++++ DONNÉES FOURNIES ++++

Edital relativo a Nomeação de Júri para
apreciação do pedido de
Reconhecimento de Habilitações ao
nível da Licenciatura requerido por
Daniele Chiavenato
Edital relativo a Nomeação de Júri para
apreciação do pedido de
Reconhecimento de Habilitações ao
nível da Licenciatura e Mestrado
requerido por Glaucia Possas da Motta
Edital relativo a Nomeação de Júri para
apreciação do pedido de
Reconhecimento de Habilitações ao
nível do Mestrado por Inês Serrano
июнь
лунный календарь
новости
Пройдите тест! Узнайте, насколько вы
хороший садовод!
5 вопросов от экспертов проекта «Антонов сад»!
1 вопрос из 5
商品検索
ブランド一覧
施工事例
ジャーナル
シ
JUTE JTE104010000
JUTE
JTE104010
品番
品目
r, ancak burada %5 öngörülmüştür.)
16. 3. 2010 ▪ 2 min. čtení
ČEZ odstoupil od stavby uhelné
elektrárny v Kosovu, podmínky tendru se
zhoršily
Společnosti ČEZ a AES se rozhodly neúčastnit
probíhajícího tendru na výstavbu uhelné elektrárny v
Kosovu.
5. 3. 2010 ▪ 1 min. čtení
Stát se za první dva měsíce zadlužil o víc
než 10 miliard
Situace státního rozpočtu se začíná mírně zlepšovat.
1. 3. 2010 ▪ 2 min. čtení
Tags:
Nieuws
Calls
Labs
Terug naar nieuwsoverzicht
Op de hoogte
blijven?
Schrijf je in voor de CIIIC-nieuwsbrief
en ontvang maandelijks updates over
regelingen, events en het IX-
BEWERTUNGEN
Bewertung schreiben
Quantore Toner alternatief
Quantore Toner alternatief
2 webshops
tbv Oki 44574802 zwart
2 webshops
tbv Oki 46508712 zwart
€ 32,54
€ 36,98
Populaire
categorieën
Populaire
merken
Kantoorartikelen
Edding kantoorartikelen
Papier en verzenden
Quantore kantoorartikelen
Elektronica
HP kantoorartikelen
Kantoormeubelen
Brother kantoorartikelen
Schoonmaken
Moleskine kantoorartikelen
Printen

++++

TÂCHE À FAIRE
Relevez chaque ligne du matériel ci-dessus qui contient la chaîne « tendru », en respectant la casse.

RÉSULTAT OBTENU
elektrárny v Kosovu, podmínky tendru se
probíhajícího tendru na výstavbu uhelné elektrárny v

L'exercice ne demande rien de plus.